■ To do ■
Set down each entry from the block beneath, exactly as written.
Top of Given entries
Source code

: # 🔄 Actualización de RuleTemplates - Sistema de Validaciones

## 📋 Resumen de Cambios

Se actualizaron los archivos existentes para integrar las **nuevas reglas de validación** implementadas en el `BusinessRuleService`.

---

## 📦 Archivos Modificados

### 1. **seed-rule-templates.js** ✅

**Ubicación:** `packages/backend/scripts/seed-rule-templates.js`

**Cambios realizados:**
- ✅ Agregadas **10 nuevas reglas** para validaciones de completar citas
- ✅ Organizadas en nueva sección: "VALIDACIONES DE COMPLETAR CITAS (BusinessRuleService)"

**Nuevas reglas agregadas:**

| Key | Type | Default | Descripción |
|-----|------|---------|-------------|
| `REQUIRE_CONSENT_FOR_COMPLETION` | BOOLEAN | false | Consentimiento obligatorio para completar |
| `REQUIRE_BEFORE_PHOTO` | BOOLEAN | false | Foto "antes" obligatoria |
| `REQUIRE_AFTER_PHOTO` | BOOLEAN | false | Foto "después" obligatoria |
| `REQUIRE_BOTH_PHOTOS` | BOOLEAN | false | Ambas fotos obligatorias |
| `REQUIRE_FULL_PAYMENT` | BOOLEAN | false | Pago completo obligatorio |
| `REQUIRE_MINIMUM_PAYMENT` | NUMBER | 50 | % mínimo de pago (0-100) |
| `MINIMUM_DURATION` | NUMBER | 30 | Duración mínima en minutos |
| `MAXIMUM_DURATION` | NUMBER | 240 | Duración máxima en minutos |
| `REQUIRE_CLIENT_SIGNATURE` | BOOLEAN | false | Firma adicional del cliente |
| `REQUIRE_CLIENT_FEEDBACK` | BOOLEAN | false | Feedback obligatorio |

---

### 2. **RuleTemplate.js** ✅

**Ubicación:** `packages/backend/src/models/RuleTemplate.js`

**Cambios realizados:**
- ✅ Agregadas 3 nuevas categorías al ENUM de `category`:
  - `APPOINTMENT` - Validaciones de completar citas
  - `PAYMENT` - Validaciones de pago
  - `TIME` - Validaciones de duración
Bottom of Given entries
■ Output for this exercise ■
Source code

: # 🔄 Actualización de RuleTemplates - Sistema de Validaciones

## 📋 Resumen de Cambios

Se actualizaron los archivos existentes para integrar las **nuevas reglas de validación** implementadas en el `BusinessRuleService`.

---

## 📦 Archivos Modificados

### 1. **seed-rule-templates.js** ✅

**Ubicación:** `packages/backend/scripts/seed-rule-templates.js`

**Cambios realizados:**
- ✅ Agregadas **10 nuevas reglas** para validaciones de completar citas
- ✅ Organizadas en nueva sección: "VALIDACIONES DE COMPLETAR CITAS (BusinessRuleService)"

**Nuevas reglas agregadas:**

| Key | Type | Default | Descripción |
|-----|------|---------|-------------|
| `REQUIRE_CONSENT_FOR_COMPLETION` | BOOLEAN | false | Consentimiento obligatorio para completar |
| `REQUIRE_BEFORE_PHOTO` | BOOLEAN | false | Foto "antes" obligatoria |
| `REQUIRE_AFTER_PHOTO` | BOOLEAN | false | Foto "después" obligatoria |
| `REQUIRE_BOTH_PHOTOS` | BOOLEAN | false | Ambas fotos obligatorias |
| `REQUIRE_FULL_PAYMENT` | BOOLEAN | false | Pago completo obligatorio |
| `REQUIRE_MINIMUM_PAYMENT` | NUMBER | 50 | % mínimo de pago (0-100) |
| `MINIMUM_DURATION` | NUMBER | 30 | Duración mínima en minutos |
| `MAXIMUM_DURATION` | NUMBER | 240 | Duración máxima en minutos |
| `REQUIRE_CLIENT_SIGNATURE` | BOOLEAN | false | Firma adicional del cliente |
| `REQUIRE_CLIENT_FEEDBACK` | BOOLEAN | false | Feedback obligatorio |

---

### 2. **RuleTemplate.js** ✅

**Ubicación:** `packages/backend/src/models/RuleTemplate.js`

**Cambios realizados:**
- ✅ Agregadas 3 nuevas categorías al ENUM de `category`:
  - `APPOINTMENT` - Validaciones de completar citas
  - `PAYMENT` - Validaciones de pago
  - `TIME` - Validaciones de duración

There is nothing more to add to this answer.